Over eighty percent of Bulawayo residents are considered to be poor, surviving on less than ZWL$500 per month, the Bulawayo City Council (BCC) has revealed.
This came out during a City Master Plan review meeting where the local authority also revealed that about 20 percent of residents survive on less than ZWL$150 per month.
“This population that we are talking about is poor, the bulk of the population is poor, for example, our study has revealed that about 83 percent of the population is living on a minimum of less than ZW$500 and this figure is for last year,” said Job Jika Ndebele, a consultant, who worked on the city master plan review.
“…about 20 percent of the households in suburbs live below ZW$150 per month, so these are some of the findings which we got”.
Informal employment has become the major source of livelihood in the city, with employment patterns changing drastically over the years.
“Employment patterns have changed markedly over the period of the current masterplan. In the 1930s formal employment was dominant as an employment category.

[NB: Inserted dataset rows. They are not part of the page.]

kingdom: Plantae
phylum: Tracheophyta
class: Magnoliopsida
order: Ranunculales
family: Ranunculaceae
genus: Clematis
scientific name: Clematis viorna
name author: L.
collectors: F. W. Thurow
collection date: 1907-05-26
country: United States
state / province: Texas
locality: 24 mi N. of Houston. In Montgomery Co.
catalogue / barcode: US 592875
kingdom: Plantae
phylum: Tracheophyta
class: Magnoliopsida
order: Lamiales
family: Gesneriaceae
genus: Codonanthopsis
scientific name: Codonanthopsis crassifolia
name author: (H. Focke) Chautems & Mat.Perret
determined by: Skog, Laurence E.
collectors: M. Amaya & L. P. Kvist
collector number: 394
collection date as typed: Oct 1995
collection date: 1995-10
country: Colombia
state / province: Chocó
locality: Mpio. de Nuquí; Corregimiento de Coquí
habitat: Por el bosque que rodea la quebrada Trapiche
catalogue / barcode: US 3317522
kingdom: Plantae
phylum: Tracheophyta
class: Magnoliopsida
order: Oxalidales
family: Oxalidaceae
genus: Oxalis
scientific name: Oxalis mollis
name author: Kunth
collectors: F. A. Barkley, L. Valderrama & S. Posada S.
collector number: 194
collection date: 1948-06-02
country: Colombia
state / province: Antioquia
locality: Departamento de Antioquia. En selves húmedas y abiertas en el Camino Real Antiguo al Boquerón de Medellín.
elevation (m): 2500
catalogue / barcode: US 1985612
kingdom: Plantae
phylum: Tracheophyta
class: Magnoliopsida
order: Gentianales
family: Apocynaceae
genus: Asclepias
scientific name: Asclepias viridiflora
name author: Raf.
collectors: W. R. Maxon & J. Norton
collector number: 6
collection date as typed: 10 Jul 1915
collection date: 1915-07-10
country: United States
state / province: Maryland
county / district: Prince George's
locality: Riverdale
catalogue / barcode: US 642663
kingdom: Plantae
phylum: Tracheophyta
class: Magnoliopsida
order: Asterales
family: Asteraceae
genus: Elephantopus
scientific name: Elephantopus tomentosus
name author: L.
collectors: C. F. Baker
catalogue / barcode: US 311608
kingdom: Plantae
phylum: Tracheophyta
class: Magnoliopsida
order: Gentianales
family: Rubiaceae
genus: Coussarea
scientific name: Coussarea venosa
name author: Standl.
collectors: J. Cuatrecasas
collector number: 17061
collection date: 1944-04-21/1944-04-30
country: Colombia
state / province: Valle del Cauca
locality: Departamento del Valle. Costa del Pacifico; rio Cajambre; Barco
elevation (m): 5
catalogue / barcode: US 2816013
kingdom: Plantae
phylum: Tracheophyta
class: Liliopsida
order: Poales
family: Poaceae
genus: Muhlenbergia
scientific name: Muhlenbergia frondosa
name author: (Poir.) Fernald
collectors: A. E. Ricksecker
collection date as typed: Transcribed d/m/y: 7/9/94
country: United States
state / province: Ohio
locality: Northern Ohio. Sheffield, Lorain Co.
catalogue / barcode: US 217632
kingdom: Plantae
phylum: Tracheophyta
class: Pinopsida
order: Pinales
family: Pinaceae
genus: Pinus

It is now clear that even if Bulawayo experiences economic growth informal employment will remain the major, if not the major type of employment,” said Ndebele.
On the population figures, the local authority once again disputed official government statistics which put the population in the city at just over half a million.
According to the 2012 census figures compiled by ZimStat, population figures in the country`s second largest city stood at 653 337.
However, the local authority has always disputed those figures insisting that the population stood around 1.2 million people.
“In terms of population numbers, ZimStat in 2012 was saying the population is around 600 000, City Council was saying it is about a million, town planners, the master planner was saying by 2015 the population will be 1. 5 million,” said Ndebele.
“In terms of the population growth, there is some agreement in the numbers, the master planner is saying the population should grow in the next 15years by 387 (000) to 390 000 people to reach between 1.2 and 1.5 million.”
Ndebele added that deindustrialisation was a major challenged in the city and there was a need to come up with new ways of unlocking new investments.